Automatic systems are increasingly used to assess the originality of responses in creative tasks. They offer a potential solution to key limitations of human assessment (cost, fatigue, and subjectivity), but there is preliminary evidence of a self-preference bias. Accordingly, automatic systems tend to prefer outcomes that are more closely related to their style, rather than to the human one. In this paper, we investigated how Large Language Models (LLMs) align with human raters in assessing the originality of responses in a divergent thinking task. We analysed 4,813 responses to the Alternate Uses Task produced by higher and lower creative humans and ChatGPT-4o. Human raters were two university students who underwent intensive training.
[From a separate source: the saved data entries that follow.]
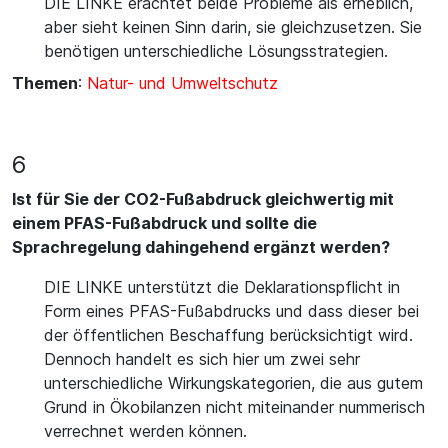
DIE LINKE erachtet beide Probleme als erheblich,
aber sieht keinen Sinn darin, sie gleichzusetzen. Sie
benötigen unterschiedliche Lösungsstrategien.
Themen
:
Natur- und Umweltschutz
6
Ist für Sie der CO2-Fußabdruck gleichwertig mit
einem PFAS-Fußabdruck und sollte die
Sprachregelung dahingehend ergänzt werden?
DIE LINKE unterstützt die Deklarationspflicht in
Form eines PFAS-Fußabdrucks und dass dieser bei
der öffentlichen Beschaffung berücksichtigt wird.
Dennoch handelt es sich hier um zwei sehr
unterschiedliche Wirkungskategorien, die aus gutem
Grund in Ökobilanzen nicht miteinander nummerisch
verrechnet werden können.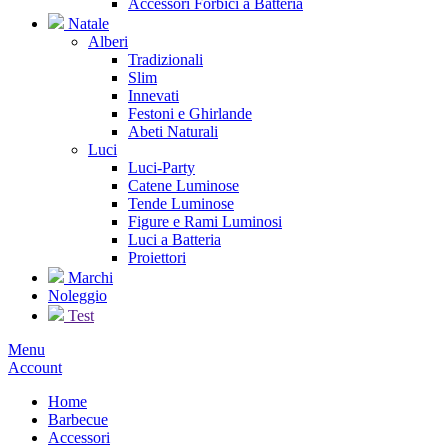
Accessori Forbici a Batteria
Natale
Alberi
Tradizionali
Slim
Innevati
Festoni e Ghirlande
Abeti Naturali
Luci
Luci-Party
Catene Luminose
Tende Luminose
Figure e Rami Luminosi
Luci a Batteria
Proiettori
Marchi
Noleggio
Test
Menu
Account
Home
Barbecue
Accessori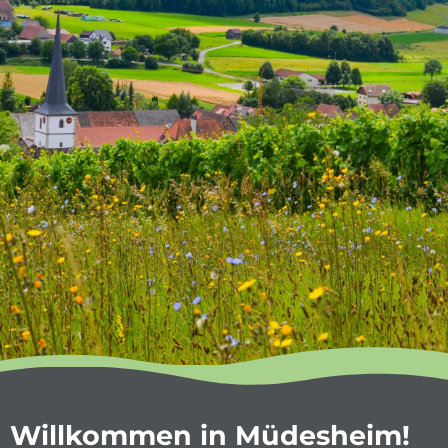
Willkommen in Müdesheim!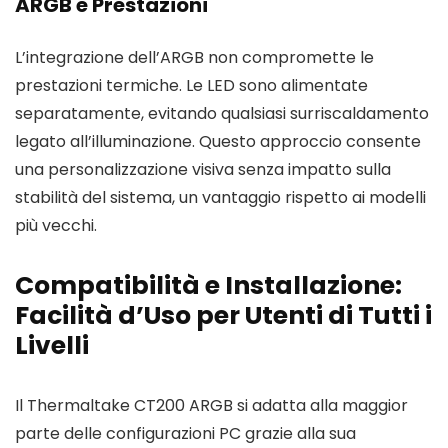
ARGB e Prestazioni
L’integrazione dell’ARGB non compromette le
prestazioni termiche. Le LED sono alimentate
separatamente, evitando qualsiasi surriscaldamento
legato all’illuminazione. Questo approccio consente
una personalizzazione visiva senza impatto sulla
stabilità del sistema, un vantaggio rispetto ai modelli
più vecchi.
Compatibilità e Installazione:
Facilità d’Uso per Utenti di Tutti i
Livelli
Il Thermaltake CT200 ARGB si adatta alla maggior
parte delle configurazioni PC grazie alla sua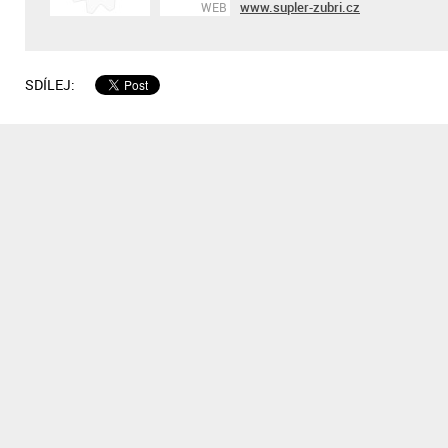
www.supler-zubri.cz
WEB
SDÍLEJ: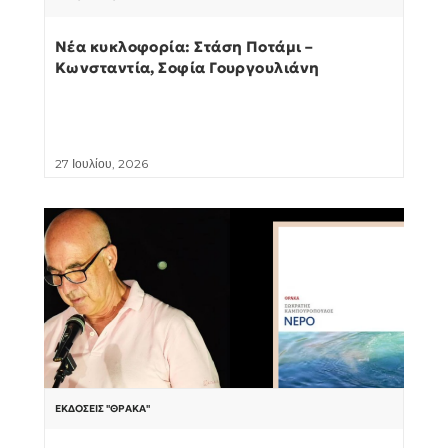
Νέα κυκλοφορία: Στάση Ποτάμι –
Κωνσταντία, Σοφία Γουργουλιάνη
27 Ιουλίου, 2026
ΕΚΔΌΣΕΙΣ "ΘΡΆΚΑ"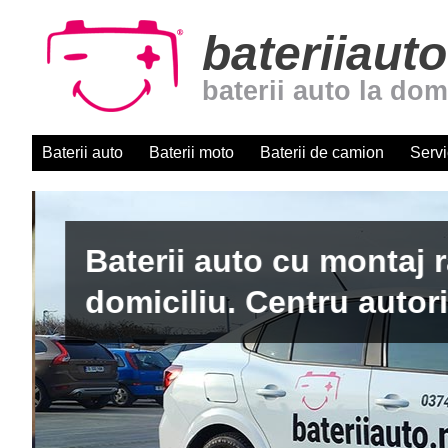
bateriiauto
baterii auto la dom
Baterii auto
Baterii moto
Baterii de camion
Servi
Baterii auto cu montaj r
domiciliu. Centru autori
Machine raters were two specialised systems fine-tuned on AUT responses and corresponding human ratings (OCSAI and CLAUS) and ChatGPT-4o, which was prompted with the same instructions as human raters. Results confirmed the presence of a self-preference bias in LLMs. Automatic systems tended to privilege artificial responses. However, this self-preference bias disappeared when the analyses controlled for the idea elaboration. We discuss theoretical and methodological implications of these findings by highlighting future directions for research on creativity assessment.